In 1948, there were about 76,000 Jews in Egypt. Today, approximately 40 Jews live in Egypt, mostly elderly women in Cairo and Alexandria.
“One day, not far away, there will be no Egyptian Jew living in this country, but there will be a legacy of Egyptian Jews who were like other people, good and bad, rich and poor, observant and secular – but they were there; and their cemeteries and synagogues – like their memoires and pictures – will still be there,” Magda Haroun said in an interview with Ahram Online.
Magda Haroun was chosen unanimously in April to be the new president of The Egyptian Jewish Community Council following the passing of its previous leader, Carmen Weinstein, who guided the community for more than 20 years. Part of her popularity is that, at 60, she is the youngest in a dwindling Jewish community.
Haroun’s father, Shehata, was known for being staunchly anti-Zionist and loyal to his country. In 1954, he refused to leave Egypt to get leukemia treatments for his 4-year old daughter after being informed he would be given a No-Return stamp on his passport. His daughter died soon after.
The Jewish community has not fared much better since then, including under Mohamed Morsi’s tenure. This past year, the Ministry of Social Affairs cancelled a $13,000 grant to the Jewish community without notifying its leadership. The grant was vital to the remaining Jewish community, which has practically no other source of income.

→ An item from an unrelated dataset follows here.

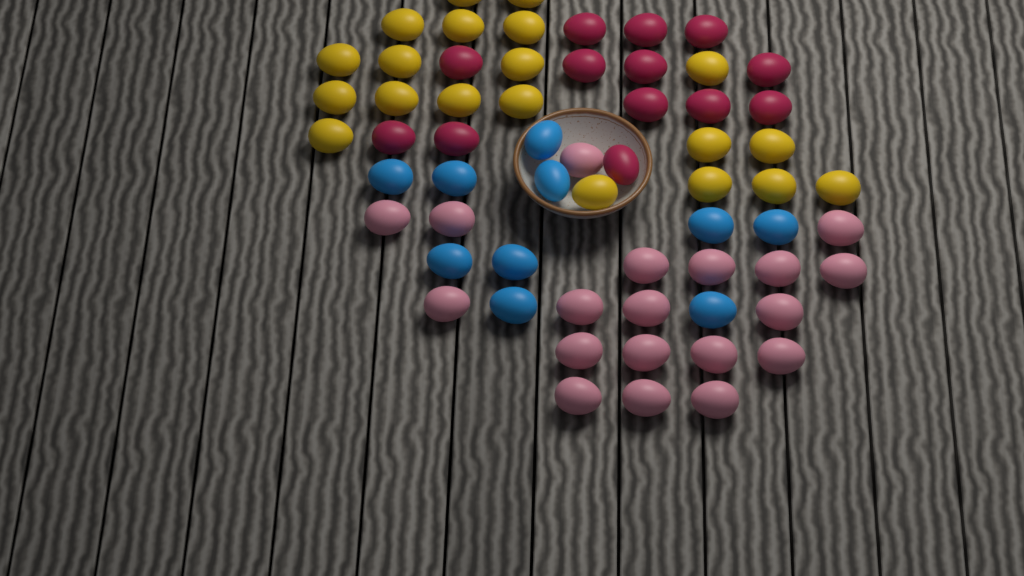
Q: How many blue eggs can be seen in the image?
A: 10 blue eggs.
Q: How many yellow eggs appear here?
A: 20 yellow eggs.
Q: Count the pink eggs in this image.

“Many people do not understand that I belong to my country regardless of my religion. Zionism is a racist movement that discriminates between people on the basis of religion. They do not understand that I am loyal to my country, not Israel. It was our father that nurtured those feelings of fierce loyalty in us,” Haroun said in a recent interview with Egypt Independent.
”The failure to draw a distinction between Judaism as a religion and the Israeli state is the result of ignorance,” she continued. “Just like not every Muslim is a member of al-Qaida, not every Jew is an Israeli.”
Despite the troubles Haroun and the community have faced, they have no intention of leaving Egypt.
“I am loyal to my country, not Israel,” Haroun told Egypt Independent. “When someone asks why we have not left the country, I feel provoked. Why would we leave the country and emigrate? And where would we go? Why do some people think that all the Jews should immigrate to Israel? Do all Muslim immigrate to Saudi Arabia?”